219 30 4
                                    

Kali ini, mereka menumpang di sebuah mobil bak pengangkut buah-buahan.

Terhitung sudah satu setengah bulan berjalan sejak keduanya memutuskan untuk kabur menjadi pelarian. Mereka telah berpindah dari satu kota ke kota lain. Bertualang mencari tempat yang cocok bagi mereka berdua untuk menetap.

Tempat yang sepi, terpencil, dan damai. Tempat dimana berita takkan sampai dengan mudah kesana. Tempat dimana mereka dapat memulai hidup baru, lepas dari masa lalu masing-masing.

Menjadi pelarian tanpa modal uang tak membuat keduanya jadi orang bodoh. Dimanapun mereka singgah, mereka selalu menemukan cara untuk setidaknya mengisi dompet dan perut. Soal mobilisasi, meminta tumpangan pada truk pengangkut dengan imbalan bantu-bantu angkat bukan hal ilegal.

Beruntung penyebaran warta tak secepat kala gawai bertakhta. Tak satupun orang mengenali bahwa yang mereka bantu adalah sosok pembantai yang berstatus buronan.

Bagaimanapun, perpindahan mereka selalu beberapa langkah di depan. Asal jarak mereka telah jauh, mereka dapat hilang ditelan masa.

"Makan saja apel di belakang sana. Tapi jangan terlalu banyak, ya," pesan si sopir pada dua sejoli yang menumpang di belakang.

"Terima kasih, Pak!" Balas Mafu dengan nada yang ceria. Soraru meraih sebuah apel yang merah besar. Harumnya wangi menggelitik hidung. Saat satu gigitan diberi, pipi si raven segera merona kemerahan karena manis segar daging renyah buah itu.

"Wah, ini manis dan segar. Airnya juga banyak..." pujinya seraya menumpu sebelah pipi.

Mafumafu yang penasaran turut mengambil sebuah apel. Sejenak kemudian ia membenarkan perkataan Soraru.

Terdengar tawa bangga dari kursi kemudi. "Anak-anak itu adalah produk lokal kebanggaan kota kami. Sejak 12 tahun lalu, kami berusaha keras mengembangkan sektor pertanian demi menghasilkan komoditas yang memadai. Bagaimanapun manusia harus terus bertahan hidup, kan?"

"Daerah Anda pegunungan, jadi tanahnya sangat subur untuk menanam buah-buahan. Apalagi dengan iklim yang cenderung sejuk, apel pasti tumbuh dengan baik," Mafumafu menanggapi.

Sang supir berceletuk, "Oh, kau kritis juga, ya! Benar, benar sekali! Sejujurnya di awal kami sempat terpuruk dan hilang harapan. Untung saja kami tidak menyerah. Butuh waktu lima tahunan sampai kami berhasil mengembangkan perkebunan apel yang berkualitas baik. Sekarang, kami sering berdistribusi dengan kota-kota lain di sekitar.

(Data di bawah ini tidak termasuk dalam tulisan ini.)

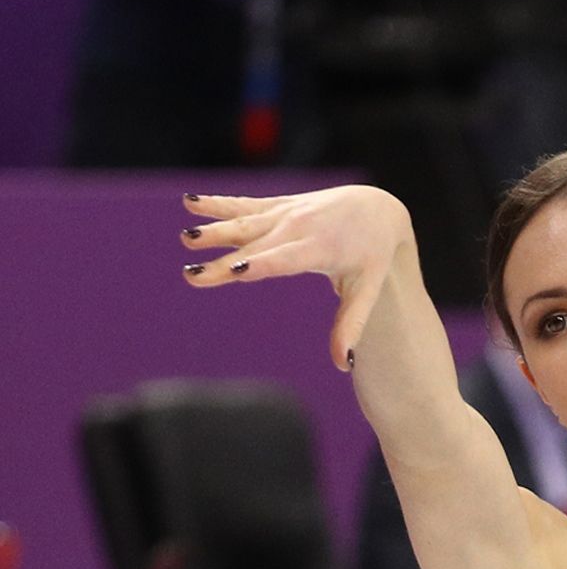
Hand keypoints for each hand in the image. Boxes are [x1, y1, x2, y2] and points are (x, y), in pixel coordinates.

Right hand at [179, 186, 412, 370]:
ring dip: (214, 230)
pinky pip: (244, 205)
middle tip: (192, 276)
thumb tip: (343, 366)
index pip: (286, 259)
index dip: (261, 263)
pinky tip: (189, 202)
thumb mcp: (367, 290)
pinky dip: (217, 204)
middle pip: (256, 247)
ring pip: (245, 223)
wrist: (377, 209)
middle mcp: (299, 228)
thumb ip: (350, 326)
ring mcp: (286, 213)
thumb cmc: (371, 255)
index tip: (236, 270)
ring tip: (187, 238)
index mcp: (320, 249)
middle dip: (224, 261)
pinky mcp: (277, 205)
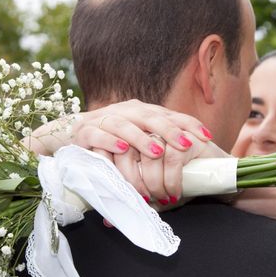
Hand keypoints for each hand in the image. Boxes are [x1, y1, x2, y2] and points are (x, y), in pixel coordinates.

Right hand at [24, 99, 212, 157]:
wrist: (69, 135)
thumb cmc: (111, 143)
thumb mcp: (138, 142)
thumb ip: (159, 147)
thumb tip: (189, 165)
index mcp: (142, 112)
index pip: (169, 114)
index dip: (188, 124)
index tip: (206, 136)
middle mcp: (125, 112)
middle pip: (150, 117)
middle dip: (170, 131)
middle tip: (186, 145)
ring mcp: (104, 120)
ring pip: (125, 125)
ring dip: (142, 139)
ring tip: (158, 151)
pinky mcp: (84, 132)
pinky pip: (98, 135)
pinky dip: (110, 141)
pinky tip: (123, 149)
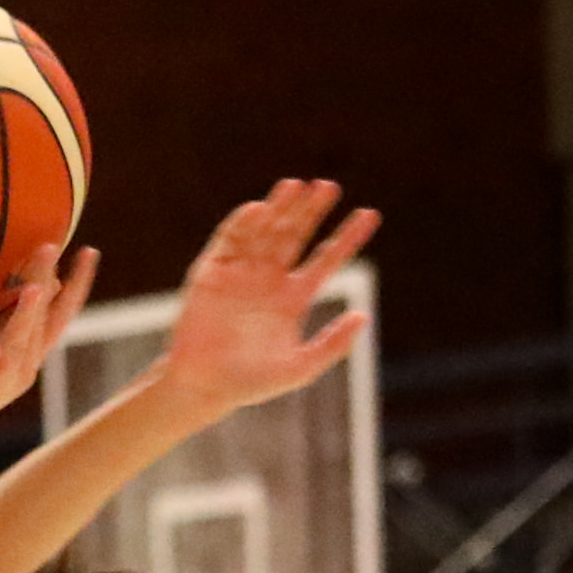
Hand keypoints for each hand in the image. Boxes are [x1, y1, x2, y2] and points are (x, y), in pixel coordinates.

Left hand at [0, 244, 97, 452]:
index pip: (60, 316)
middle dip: (49, 287)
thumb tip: (42, 283)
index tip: (89, 252)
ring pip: (16, 347)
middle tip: (51, 247)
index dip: (77, 285)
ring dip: (25, 318)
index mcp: (28, 355)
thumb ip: (14, 319)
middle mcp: (21, 369)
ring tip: (32, 289)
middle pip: (41, 324)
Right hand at [155, 178, 379, 412]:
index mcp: (293, 298)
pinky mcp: (212, 271)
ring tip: (296, 186)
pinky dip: (243, 223)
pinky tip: (259, 209)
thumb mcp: (300, 368)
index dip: (348, 237)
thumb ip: (333, 344)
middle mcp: (269, 279)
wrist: (203, 387)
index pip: (327, 258)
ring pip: (266, 230)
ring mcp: (240, 272)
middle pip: (296, 235)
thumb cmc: (251, 384)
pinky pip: (229, 240)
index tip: (370, 214)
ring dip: (280, 208)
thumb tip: (364, 315)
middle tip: (329, 186)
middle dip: (312, 211)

Kami juga melakukan pertukaran komoditas. Di saat dunia sudah begini, manusia harus saling bantu, bukan?"

Mafumafu bergerak menyandarkan diri ke bagian belakang tempat supir. Netranya melirik, mendapati Soraru tengah tersenyum kecil seraya membelai selembar foto. Foto dia dan empat orang anaknya.

"Mereka selalu ingin jalan-jalan keluar kota," celetuk lelaki itu tiba-tiba, "Emi pernah bercerita padaku sebelum kami tidur. Dia ingin kami berlima suatu saat dapat melakukan perjalanan bersama, berpindah dari satu kota ke kota lain, mengenal orang baru dan tempat yang baru..."

Sejenak lelaki raven beringsut, merapatkan lutut dengan kepala selagi mengecup foto itu. "Maaf, ya, Nak, Mama jadi melakukannya tanpa kalian..."

Melihat ini Mafumafu tersenyum tipis. Tangan kanannya bergerak merangkul Soraru. Kemudian, dengan riang berkata, "Soraru-san takut hantu?"

"Huh?"

Mendengar pertanyaan random itu tentu saja mengakhiri tunduknya. Soraru menaikkan sebelah alis, menyawang heran pemuda berusia tiga tahun lebih muda darinya itu.

Mafumafu balas menatap dengan mata yang begitu hangat. Ah, inilah salah satu hal yang Soraru sukai dari si albino. Sepasang merah darah itu tak seseram warnanya. Selalu memberi tatap yang hangat, penuh atensi seolah terus berusaha mengulik hatinya tanpa perlu konversasi verbal. Sesuatu yang belum pernah ia dapatkan dari siapapun, bahkan anak-anaknya.